FDA Approves Combination Drug for Patients with Advanced Colorectal Cancer
, by NCI Staff
On September 22, the Food and Drug Administration (FDA) approved a tablet that combines the drugs trifluridine and tipiracil hydrochloride (Lonsurf®) to treat patients with metastatic colorectal cancer whose disease progressed after standard treatments. The drug combination was previously known as TAS-102.
The safety and efficacy of trifluridine and tipiracil was tested in a randomized phase III clinical trial of 800 primarily Japanese patients with metastatic colorectal cancer, the results of which were published earlier this year in the New England Journal of Medicine.
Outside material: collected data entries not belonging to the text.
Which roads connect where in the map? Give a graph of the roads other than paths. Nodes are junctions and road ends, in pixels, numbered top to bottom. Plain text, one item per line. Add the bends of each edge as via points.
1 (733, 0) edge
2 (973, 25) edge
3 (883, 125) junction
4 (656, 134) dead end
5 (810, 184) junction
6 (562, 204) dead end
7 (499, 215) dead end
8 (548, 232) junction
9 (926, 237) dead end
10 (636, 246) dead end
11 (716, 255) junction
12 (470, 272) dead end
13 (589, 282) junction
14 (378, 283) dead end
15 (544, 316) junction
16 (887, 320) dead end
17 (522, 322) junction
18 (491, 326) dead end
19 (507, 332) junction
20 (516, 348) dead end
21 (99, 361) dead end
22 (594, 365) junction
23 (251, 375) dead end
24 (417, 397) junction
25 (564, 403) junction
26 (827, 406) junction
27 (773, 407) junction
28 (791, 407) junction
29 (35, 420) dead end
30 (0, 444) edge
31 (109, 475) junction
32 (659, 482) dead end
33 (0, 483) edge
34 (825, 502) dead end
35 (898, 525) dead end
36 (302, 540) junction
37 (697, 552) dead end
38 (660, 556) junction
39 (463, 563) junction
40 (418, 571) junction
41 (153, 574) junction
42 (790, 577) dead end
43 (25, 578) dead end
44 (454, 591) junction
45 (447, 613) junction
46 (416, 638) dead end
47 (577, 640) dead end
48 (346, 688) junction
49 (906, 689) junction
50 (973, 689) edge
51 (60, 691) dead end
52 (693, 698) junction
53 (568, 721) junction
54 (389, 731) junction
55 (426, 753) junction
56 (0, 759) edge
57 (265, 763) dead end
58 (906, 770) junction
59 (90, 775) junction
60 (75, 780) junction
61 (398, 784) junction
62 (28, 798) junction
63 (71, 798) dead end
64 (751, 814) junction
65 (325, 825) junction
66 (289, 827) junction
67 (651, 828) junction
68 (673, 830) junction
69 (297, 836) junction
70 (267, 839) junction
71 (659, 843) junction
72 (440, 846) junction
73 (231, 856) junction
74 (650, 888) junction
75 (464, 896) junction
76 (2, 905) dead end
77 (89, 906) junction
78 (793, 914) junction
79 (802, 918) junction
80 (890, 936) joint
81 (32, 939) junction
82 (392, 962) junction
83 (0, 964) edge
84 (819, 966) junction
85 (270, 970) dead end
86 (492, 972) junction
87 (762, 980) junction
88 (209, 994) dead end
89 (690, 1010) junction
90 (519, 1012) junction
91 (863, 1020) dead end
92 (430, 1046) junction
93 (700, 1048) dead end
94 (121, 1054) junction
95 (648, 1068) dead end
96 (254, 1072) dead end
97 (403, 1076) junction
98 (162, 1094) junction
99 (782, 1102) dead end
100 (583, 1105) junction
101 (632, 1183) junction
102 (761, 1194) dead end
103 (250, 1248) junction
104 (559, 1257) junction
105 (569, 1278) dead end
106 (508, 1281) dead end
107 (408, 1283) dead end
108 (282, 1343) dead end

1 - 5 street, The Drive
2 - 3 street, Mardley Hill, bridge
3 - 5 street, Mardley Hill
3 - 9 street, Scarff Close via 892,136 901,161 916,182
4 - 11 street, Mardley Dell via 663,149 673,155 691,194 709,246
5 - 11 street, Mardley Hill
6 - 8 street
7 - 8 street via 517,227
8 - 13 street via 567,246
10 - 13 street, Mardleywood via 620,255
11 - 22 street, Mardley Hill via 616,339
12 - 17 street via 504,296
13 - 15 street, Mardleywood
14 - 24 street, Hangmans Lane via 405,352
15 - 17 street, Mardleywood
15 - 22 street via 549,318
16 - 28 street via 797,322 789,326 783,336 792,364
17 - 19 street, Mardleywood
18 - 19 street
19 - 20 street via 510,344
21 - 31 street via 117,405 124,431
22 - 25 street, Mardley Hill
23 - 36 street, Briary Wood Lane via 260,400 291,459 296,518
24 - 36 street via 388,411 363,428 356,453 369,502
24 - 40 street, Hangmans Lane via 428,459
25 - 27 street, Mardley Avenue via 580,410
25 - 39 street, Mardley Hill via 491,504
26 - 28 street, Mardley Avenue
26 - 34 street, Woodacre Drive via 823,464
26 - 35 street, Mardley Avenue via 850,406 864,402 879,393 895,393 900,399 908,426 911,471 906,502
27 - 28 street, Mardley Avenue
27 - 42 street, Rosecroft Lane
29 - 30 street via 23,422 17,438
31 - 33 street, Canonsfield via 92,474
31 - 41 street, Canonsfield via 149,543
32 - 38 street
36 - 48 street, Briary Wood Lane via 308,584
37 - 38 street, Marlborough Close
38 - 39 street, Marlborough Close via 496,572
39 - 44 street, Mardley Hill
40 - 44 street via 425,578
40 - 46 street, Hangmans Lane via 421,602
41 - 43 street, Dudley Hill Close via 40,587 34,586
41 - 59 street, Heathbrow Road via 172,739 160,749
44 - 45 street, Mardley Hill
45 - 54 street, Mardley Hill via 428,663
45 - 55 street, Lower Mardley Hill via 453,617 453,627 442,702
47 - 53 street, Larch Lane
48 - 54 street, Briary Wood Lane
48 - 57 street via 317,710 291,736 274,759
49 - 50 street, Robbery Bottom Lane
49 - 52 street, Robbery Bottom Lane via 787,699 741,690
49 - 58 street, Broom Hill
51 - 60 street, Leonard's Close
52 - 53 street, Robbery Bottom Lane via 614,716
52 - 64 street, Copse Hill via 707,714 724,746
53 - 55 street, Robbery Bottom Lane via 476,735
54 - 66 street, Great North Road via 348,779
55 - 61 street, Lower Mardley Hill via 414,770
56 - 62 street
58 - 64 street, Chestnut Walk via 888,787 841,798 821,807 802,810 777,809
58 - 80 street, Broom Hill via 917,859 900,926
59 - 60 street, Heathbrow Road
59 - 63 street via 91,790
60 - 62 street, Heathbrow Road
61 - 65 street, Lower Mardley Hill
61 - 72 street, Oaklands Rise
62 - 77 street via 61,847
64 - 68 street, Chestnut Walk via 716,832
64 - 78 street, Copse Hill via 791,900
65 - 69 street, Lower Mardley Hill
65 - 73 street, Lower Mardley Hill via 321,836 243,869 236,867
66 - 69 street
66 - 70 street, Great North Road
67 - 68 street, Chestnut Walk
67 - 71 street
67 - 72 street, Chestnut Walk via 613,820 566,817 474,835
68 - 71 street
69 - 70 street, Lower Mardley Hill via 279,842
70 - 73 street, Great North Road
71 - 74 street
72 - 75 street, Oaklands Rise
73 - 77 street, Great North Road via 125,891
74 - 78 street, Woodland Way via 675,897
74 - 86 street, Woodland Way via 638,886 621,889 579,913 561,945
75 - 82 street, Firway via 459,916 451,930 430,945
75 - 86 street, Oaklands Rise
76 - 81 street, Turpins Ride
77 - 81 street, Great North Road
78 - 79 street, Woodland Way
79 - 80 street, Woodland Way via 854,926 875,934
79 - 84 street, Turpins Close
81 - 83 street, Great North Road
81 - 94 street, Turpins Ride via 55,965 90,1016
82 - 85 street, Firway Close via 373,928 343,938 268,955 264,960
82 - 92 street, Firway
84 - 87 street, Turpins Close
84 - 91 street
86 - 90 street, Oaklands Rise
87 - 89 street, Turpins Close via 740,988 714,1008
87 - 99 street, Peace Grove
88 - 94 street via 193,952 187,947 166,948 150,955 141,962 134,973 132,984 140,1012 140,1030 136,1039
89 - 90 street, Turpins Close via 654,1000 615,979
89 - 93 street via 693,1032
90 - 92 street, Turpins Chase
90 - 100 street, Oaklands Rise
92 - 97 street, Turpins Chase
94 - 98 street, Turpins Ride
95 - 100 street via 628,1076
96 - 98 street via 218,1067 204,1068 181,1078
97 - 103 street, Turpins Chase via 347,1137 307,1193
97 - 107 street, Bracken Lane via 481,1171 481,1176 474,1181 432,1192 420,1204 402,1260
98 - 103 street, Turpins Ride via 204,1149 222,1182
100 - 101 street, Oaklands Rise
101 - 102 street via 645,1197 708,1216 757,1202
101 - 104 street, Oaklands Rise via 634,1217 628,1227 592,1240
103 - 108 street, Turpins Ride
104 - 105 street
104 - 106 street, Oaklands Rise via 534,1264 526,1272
Median overall survival in patients treated with Lonsurf was 7.1 months compared with 5.3 months for patients who received a placebo.
“The trifluridine and tipiracil combination offers a novel option for patients with advanced colorectal cancer who are not responding to other therapies,” said Jo Anne Zujewski, M.D., of NCI’s Cancer Therapy Evaluation Program, who was not involved in the study.
The most significant adverse reactions among patients receiving trifluridine and tipiracil were neutropenia, leukopenia, and febrile neutropenia. Because of the potential for these adverse reactions, the drug’s label warns that patients with kidney problems should not take this drug.